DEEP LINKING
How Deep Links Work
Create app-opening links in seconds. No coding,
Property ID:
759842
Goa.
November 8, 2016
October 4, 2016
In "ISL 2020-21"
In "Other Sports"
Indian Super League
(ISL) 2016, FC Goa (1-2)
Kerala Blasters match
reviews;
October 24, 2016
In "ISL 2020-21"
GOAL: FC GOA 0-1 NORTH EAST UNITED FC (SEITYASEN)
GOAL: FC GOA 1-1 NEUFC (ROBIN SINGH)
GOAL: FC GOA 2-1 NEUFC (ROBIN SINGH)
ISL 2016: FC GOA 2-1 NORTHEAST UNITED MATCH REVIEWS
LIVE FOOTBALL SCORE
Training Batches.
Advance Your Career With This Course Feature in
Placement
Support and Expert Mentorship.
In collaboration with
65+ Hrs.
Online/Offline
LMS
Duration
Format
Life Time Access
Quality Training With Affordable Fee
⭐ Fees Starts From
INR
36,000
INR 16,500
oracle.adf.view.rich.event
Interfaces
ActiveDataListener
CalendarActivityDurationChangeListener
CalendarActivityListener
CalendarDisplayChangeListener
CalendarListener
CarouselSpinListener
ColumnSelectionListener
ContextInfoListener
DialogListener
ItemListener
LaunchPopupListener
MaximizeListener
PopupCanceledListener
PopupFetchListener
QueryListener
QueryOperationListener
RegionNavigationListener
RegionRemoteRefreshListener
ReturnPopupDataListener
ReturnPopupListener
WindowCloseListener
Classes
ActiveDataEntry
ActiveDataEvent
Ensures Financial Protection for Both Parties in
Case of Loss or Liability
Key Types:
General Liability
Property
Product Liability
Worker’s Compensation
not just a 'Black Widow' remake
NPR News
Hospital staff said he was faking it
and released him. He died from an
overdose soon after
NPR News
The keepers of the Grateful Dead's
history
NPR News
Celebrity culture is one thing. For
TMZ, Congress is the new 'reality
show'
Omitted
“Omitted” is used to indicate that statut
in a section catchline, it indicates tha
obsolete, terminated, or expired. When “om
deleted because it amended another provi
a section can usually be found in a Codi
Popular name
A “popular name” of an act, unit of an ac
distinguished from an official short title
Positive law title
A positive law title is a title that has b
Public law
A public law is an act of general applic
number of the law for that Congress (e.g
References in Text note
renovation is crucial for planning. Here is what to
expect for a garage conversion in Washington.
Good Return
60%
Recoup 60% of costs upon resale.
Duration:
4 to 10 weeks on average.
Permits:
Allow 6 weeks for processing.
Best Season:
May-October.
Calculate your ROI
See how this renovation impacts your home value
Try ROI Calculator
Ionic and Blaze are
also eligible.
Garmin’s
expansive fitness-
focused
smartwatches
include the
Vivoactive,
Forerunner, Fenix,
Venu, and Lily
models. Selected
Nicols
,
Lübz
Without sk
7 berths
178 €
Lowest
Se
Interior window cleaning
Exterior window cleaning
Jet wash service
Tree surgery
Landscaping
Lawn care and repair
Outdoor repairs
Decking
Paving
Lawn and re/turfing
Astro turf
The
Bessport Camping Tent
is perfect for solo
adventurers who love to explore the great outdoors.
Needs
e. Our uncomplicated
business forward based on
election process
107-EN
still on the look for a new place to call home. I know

▶ _TASK BRIEF_
Count the lines above that contain the word "home". Reply with the number only.

▶ _WRITTEN RESPONSE_
2